* **Exercise directions**:
For the word "https", state how many lines of the data include it. Respond with the number only.
═════ Input ═════
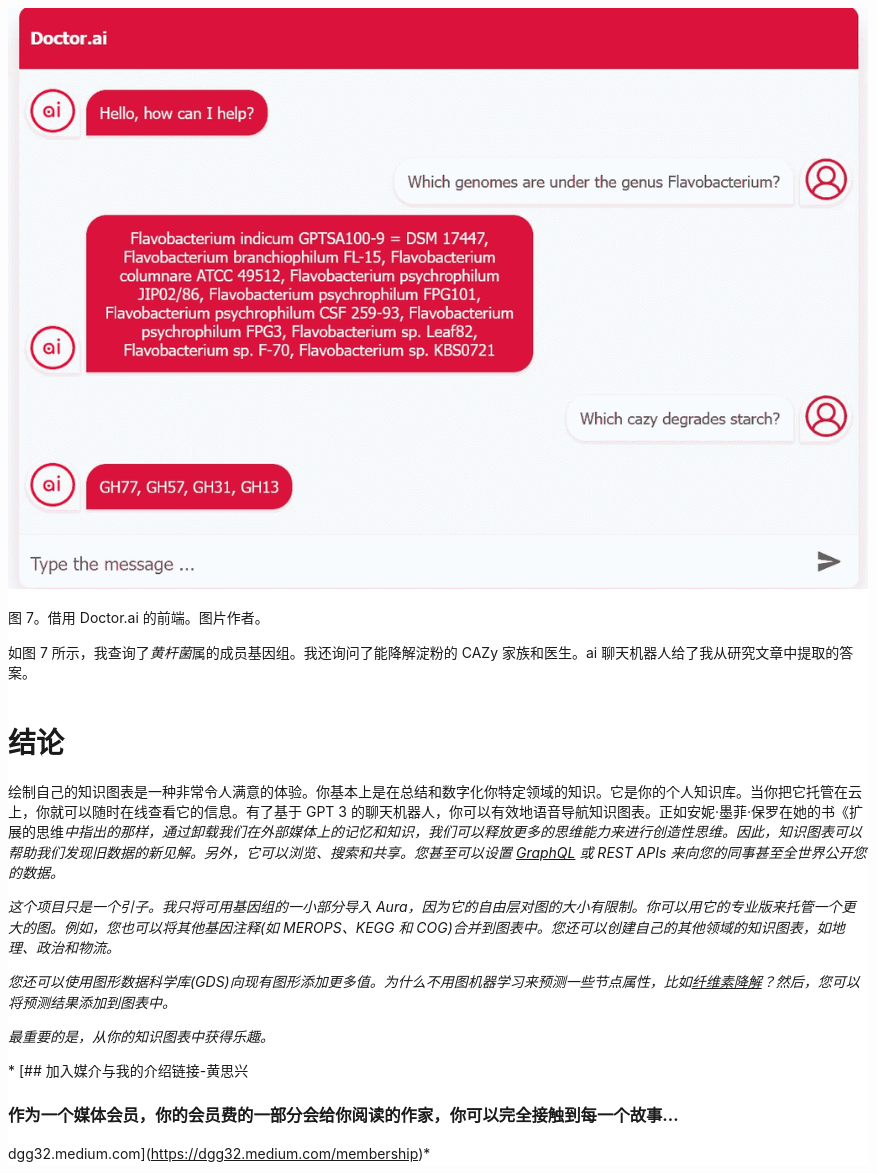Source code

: ![](img/e1de7f2ac03f3319239520fd39ed5a6a.png)

图 7。借用 Doctor.ai 的前端。图片作者。

如图 7 所示，我查询了*黄杆菌*属的成员基因组。我还询问了能降解淀粉的 CAZy 家族和医生。ai 聊天机器人给了我从研究文章中提取的答案。

# 结论

绘制自己的知识图表是一种非常令人满意的体验。你基本上是在总结和数字化你特定领域的知识。它是你的个人知识库。当你把它托管在云上，你就可以随时在线查看它的信息。有了基于 GPT 3 的聊天机器人，你可以有效地语音导航知识图表。正如安妮·墨菲·保罗在她的书《扩展的思维*中指出的那样，通过卸载我们在外部媒体上的记忆和知识，我们可以释放更多的思维能力来进行创造性思维。因此，知识图表可以帮助我们发现旧数据的新见解。另外，它可以浏览、搜索和共享。您甚至可以设置 [GraphQL](https://medium.com/p/dba8500b45cf) 或 REST APIs 来向您的同事甚至全世界公开您的数据。*

*这个项目只是一个引子。我只将可用基因组的一小部分导入 Aura，因为它的自由层对图的大小有限制。你可以用它的专业版来托管一个更大的图。例如，您也可以将其他基因注释(如 MEROPS、KEGG 和 COG)合并到图表中。您还可以创建自己的其他领域的知识图表，如地理、政治和物流。*

*您还可以使用图形数据科学库(GDS)向现有图形添加更多值。为什么不用图机器学习来预测一些节点属性，比如[纤维素降解](https://medium.com/p/dba8500b45cf)？然后，您可以将预测结果添加到图表中。*

*最重要的是，从你的知识图表中获得乐趣。*

*[](https://dgg32.medium.com/membership) [## 加入媒介与我的介绍链接-黄思兴

### 作为一个媒体会员，你的会员费的一部分会给你阅读的作家，你可以完全接触到每一个故事…

dgg32.medium.com](https://dgg32.medium.com/membership)*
═════
* **Result below**:
4